• **EXERCISE INSTRUCTIONS**
Would you transcribe the line that holds "- A121: 封寝 每天查寝 回不去", plus every line beneath it through the end of the data, exactly and with nothing added?

Collected data entries:
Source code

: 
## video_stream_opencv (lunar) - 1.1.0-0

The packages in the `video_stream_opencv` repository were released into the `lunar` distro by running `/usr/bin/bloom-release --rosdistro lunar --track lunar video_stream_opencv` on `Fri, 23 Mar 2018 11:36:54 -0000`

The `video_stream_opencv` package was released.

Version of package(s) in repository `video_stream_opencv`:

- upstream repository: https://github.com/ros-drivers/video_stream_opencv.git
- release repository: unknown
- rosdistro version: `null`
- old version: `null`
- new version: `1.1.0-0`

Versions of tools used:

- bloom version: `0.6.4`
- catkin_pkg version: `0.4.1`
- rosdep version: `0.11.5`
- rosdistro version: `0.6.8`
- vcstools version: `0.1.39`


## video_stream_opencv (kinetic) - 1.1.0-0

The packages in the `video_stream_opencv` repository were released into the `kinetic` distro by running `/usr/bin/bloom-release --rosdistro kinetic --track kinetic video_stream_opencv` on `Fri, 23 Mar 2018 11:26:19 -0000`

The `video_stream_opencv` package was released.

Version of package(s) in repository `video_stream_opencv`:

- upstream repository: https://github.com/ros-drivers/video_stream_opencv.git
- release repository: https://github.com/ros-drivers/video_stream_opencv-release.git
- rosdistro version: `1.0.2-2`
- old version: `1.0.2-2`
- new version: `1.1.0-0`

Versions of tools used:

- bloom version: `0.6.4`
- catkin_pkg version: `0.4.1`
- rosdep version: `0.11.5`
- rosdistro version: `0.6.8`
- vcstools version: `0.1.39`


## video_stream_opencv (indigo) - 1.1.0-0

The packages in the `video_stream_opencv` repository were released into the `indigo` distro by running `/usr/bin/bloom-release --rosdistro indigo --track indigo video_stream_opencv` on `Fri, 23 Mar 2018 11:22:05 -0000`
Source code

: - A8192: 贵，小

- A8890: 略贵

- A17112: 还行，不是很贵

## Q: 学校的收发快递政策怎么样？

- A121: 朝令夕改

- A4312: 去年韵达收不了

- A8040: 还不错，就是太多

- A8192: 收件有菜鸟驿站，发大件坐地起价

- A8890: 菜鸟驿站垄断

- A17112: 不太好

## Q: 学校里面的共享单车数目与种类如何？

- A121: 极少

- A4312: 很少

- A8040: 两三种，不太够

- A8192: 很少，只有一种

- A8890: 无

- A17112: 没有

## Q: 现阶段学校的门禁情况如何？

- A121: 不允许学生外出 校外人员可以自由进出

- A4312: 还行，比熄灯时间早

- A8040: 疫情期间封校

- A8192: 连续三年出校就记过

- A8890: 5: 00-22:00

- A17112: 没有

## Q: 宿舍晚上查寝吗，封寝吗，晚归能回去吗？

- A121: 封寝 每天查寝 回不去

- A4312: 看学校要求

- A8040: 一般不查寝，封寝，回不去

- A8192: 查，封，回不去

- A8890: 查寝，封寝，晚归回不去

• **SOLUTION TO THIS EXERCISE**
- A121: 封寝 每天查寝 回不去

- A4312: 看学校要求

- A8040: 一般不查寝，封寝，回不去

- A8192: 查，封，回不去

- A8890: 查寝，封寝，晚归回不去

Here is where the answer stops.